Versos de Clarice Lispector
Ao tentar corrigir um erro, eu cometia outro. Sou uma culpada inocente.
É que "quem sou eu?" provoca necessidade. É como satisfazer a necessidade? Quem se indaga é incompleto.
Quem já não se perguntou: sou um monstro ou isto é ser uma pessoa?
Meu anjo da guarda acaba de me dizer que eu tenho que fazer tudo por mim mesma – e foi embora.
O segredo destas flores fechadas é que exatamente no primeiro dia da primavera elas se abrem e se dão ao mundo.
Nós estávamos nos olhando fixamente, e assim ficamos por uns instantes. Éramos um só ser. Esses momentos são o meu segredo.
Quando começa a ficar muito bom eu ou desconfio ou dou um passo para trás.
E uma desilusão. Mas desilusão de quê? se, sem ao menos sentir, eu mal devia estar tolerando minha organização apenas construída? Talvez desilusão seja o medo de não pertencer mais a um sistema. No entanto se deveria dizer assim: ele está muito feliz porque finalmente foi desiludido. O que eu era antes não me era bom. Mas era desse não-bom que eu havia organizado o melhor: a esperança. De meu próprio mal eu havia criado um bem futuro. O medo agora é que meu novo modo não faça sentido? Mas por que não me deixo guiar pelo que for acontecendo? Terei que correr o sagrado risco do acaso. E substituirei o destino pela probabilidade.

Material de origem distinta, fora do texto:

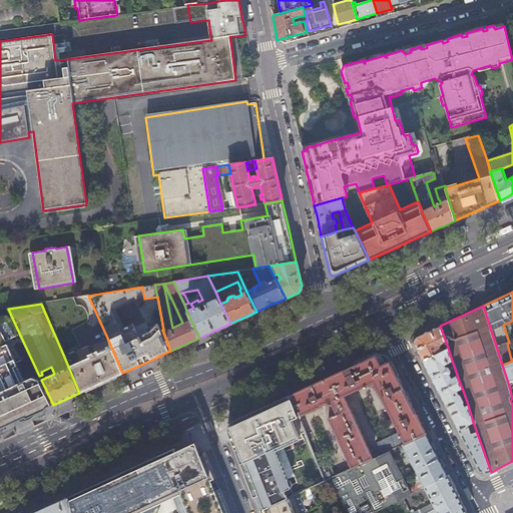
[(11,316),(0,317),(0,429),(5,427),(11,424),(23,418),(33,414),(41,410),(53,405),(41,380),(39,376),(11,316)]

O fato é que tenho nas minhas mãos um destino e, no entanto, não me sinto com o poder de livremente inventar: sigo uma oculta linha fatal. Sou obrigado a procurar uma verdade que me ultrapassa.
Ser feliz é uma responsabilidade muito grande. Pouca gente tem coragem.

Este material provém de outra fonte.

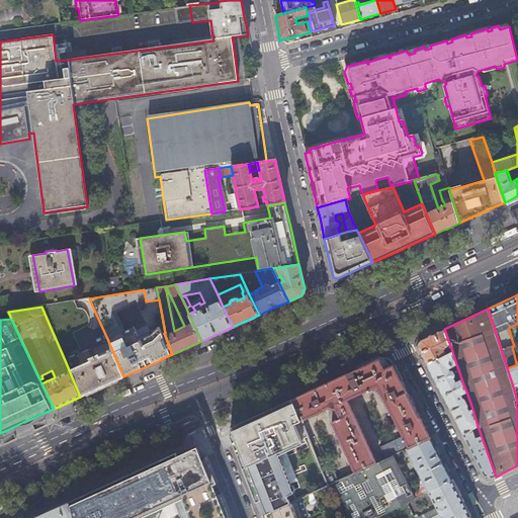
[(420,340),(443,329),(442,326),(418,337),(420,340)]
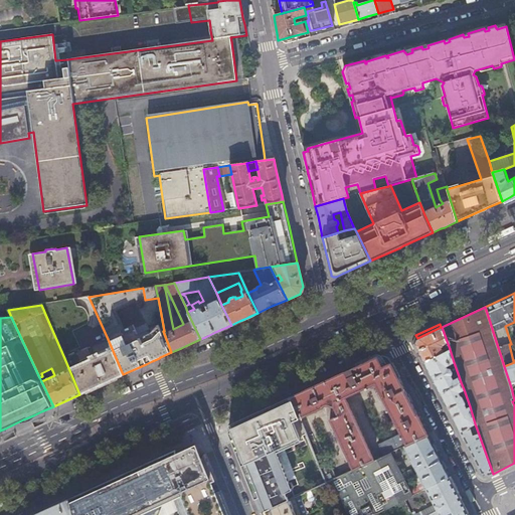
[(450,349),(442,327),(441,327),(417,338),(415,345),(419,353),(424,363),(450,349)]
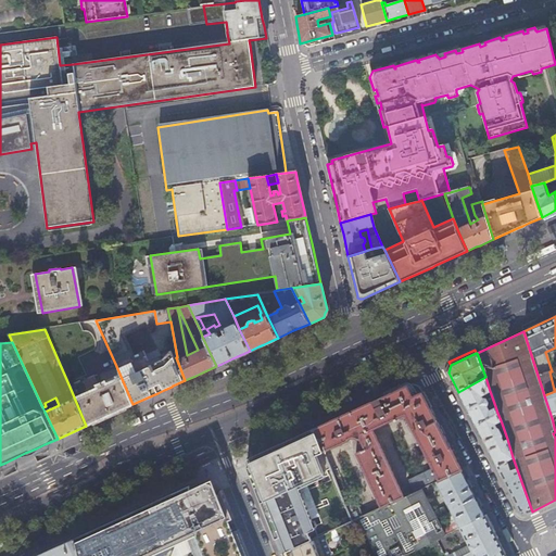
[(133,408),(131,405),(133,404),(116,366),(70,387),(86,426),(101,419),(109,415),(112,414),(114,417),(123,413),(133,408)]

Fui até onde pude, mas como é que não compreendi que aquilo que não alcanço em mim... já são os outros?
De repente as coisas não precisam mais fazer sentido.
O mundo me parece uma coisa vasta demais e sem síntese possível.
Mas tenho medo do que é novo e tenho medo de viver o que não entendo.
Em vida, observo muito, sou ativa nas observações, tenho o senso do ridículo, do bom humor, da ironia, e tomo um partido.
Saudade é um pouco como fome. Só passa quando se come a presença.
Tenho em mim, objeto que sou, um toque de santidade enigmática. Sinto-a em certos momentos vazios e faço milagres em mim mesma: o milagre do transitorial mudar de repente, a um leve toque em mim, a mudar de repente de sentimento e pensamentos, e o milagre de ver tudo claríssimo e oco: vejo a luminosidade sem tema, sem história, sem fatos. Faço grande esforço para não ter o pior dos sentimentos: o de que nada vale nada. E até o prazer é desimportante.
Vou continuar, é exatamente da minha natureza nunca me sentir ridícula, eu me aventuro sempre, entro em todos os palcos.